Would you restate all the entries exactly, leaving nothing out?

------ SOURCE DATA

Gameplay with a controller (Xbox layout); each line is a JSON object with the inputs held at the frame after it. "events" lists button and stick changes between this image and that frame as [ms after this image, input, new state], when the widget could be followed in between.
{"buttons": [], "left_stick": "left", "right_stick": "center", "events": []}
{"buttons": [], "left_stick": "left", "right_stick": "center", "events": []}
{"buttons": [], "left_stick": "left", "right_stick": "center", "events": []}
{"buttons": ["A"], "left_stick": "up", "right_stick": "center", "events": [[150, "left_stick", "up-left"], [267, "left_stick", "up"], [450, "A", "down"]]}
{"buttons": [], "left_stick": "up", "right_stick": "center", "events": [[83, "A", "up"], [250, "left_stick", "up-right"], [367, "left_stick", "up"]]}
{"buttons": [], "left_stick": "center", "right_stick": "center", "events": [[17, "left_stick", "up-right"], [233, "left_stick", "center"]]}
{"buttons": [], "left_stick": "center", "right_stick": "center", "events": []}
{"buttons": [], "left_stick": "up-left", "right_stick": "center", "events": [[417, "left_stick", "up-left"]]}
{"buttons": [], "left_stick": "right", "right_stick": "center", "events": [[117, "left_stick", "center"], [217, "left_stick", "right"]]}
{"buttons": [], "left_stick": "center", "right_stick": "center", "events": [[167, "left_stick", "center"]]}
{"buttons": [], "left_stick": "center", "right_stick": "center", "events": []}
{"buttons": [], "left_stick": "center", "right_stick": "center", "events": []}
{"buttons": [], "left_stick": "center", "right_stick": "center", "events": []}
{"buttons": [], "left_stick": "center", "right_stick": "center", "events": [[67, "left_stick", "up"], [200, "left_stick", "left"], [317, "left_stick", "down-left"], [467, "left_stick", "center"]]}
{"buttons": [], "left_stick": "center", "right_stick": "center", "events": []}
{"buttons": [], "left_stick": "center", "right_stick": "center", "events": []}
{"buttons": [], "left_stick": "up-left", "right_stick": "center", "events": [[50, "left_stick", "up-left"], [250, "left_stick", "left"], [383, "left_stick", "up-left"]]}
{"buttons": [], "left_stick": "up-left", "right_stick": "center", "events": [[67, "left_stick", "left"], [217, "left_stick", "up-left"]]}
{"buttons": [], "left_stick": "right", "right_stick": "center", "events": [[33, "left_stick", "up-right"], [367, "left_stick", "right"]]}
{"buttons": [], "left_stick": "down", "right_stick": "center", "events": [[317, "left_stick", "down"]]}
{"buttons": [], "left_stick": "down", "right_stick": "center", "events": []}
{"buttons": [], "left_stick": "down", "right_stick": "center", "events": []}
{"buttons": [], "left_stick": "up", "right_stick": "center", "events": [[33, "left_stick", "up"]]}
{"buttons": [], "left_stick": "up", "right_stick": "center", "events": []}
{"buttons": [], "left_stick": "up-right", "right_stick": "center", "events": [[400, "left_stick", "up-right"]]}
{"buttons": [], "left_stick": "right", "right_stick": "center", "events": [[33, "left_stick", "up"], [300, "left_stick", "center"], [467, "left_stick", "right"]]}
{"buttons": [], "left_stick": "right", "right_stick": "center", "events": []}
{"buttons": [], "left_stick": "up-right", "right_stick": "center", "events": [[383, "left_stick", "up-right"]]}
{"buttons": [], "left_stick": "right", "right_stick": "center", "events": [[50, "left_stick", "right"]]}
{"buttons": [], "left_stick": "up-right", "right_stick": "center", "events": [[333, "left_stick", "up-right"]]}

------------

SOLVED EXERCISE:
Gameplay with a controller (Xbox layout); each line is a JSON object with the inputs held at the frame after it. "events" lists button and stick changes between this image and that frame as [ms after this image, input, new state], when the widget could be followed in between.
{"buttons": [], "left_stick": "left", "right_stick": "center", "events": []}
{"buttons": [], "left_stick": "left", "right_stick": "center", "events": []}
{"buttons": [], "left_stick": "left", "right_stick": "center", "events": []}
{"buttons": ["A"], "left_stick": "up", "right_stick": "center", "events": [[150, "left_stick", "up-left"], [267, "left_stick", "up"], [450, "A", "down"]]}
{"buttons": [], "left_stick": "up", "right_stick": "center", "events": [[83, "A", "up"], [250, "left_stick", "up-right"], [367, "left_stick", "up"]]}
{"buttons": [], "left_stick": "center", "right_stick": "center", "events": [[17, "left_stick", "up-right"], [233, "left_stick", "center"]]}
{"buttons": [], "left_stick": "center", "right_stick": "center", "events": []}
{"buttons": [], "left_stick": "up-left", "right_stick": "center", "events": [[417, "left_stick", "up-left"]]}
{"buttons": [], "left_stick": "right", "right_stick": "center", "events": [[117, "left_stick", "center"], [217, "left_stick", "right"]]}
{"buttons": [], "left_stick": "center", "right_stick": "center", "events": [[167, "left_stick", "center"]]}
{"buttons": [], "left_stick": "center", "right_stick": "center", "events": []}
{"buttons": [], "left_stick": "center", "right_stick": "center", "events": []}
{"buttons": [], "left_stick": "center", "right_stick": "center", "events": []}
{"buttons": [], "left_stick": "center", "right_stick": "center", "events": [[67, "left_stick", "up"], [200, "left_stick", "left"], [317, "left_stick", "down-left"], [467, "left_stick", "center"]]}
{"buttons": [], "left_stick": "center", "right_stick": "center", "events": []}
{"buttons": [], "left_stick": "center", "right_stick": "center", "events": []}
{"buttons": [], "left_stick": "up-left", "right_stick": "center", "events": [[50, "left_stick", "up-left"], [250, "left_stick", "left"], [383, "left_stick", "up-left"]]}
{"buttons": [], "left_stick": "up-left", "right_stick": "center", "events": [[67, "left_stick", "left"], [217, "left_stick", "up-left"]]}
{"buttons": [], "left_stick": "right", "right_stick": "center", "events": [[33, "left_stick", "up-right"], [367, "left_stick", "right"]]}
{"buttons": [], "left_stick": "down", "right_stick": "center", "events": [[317, "left_stick", "down"]]}
{"buttons": [], "left_stick": "down", "right_stick": "center", "events": []}
{"buttons": [], "left_stick": "down", "right_stick": "center", "events": []}
{"buttons": [], "left_stick": "up", "right_stick": "center", "events": [[33, "left_stick", "up"]]}
{"buttons": [], "left_stick": "up", "right_stick": "center", "events": []}
{"buttons": [], "left_stick": "up-right", "right_stick": "center", "events": [[400, "left_stick", "up-right"]]}
{"buttons": [], "left_stick": "right", "right_stick": "center", "events": [[33, "left_stick", "up"], [300, "left_stick", "center"], [467, "left_stick", "right"]]}
{"buttons": [], "left_stick": "right", "right_stick": "center", "events": []}
{"buttons": [], "left_stick": "up-right", "right_stick": "center", "events": [[383, "left_stick", "up-right"]]}
{"buttons": [], "left_stick": "right", "right_stick": "center", "events": [[50, "left_stick", "right"]]}
{"buttons": [], "left_stick": "up-right", "right_stick": "center", "events": [[333, "left_stick", "up-right"]]}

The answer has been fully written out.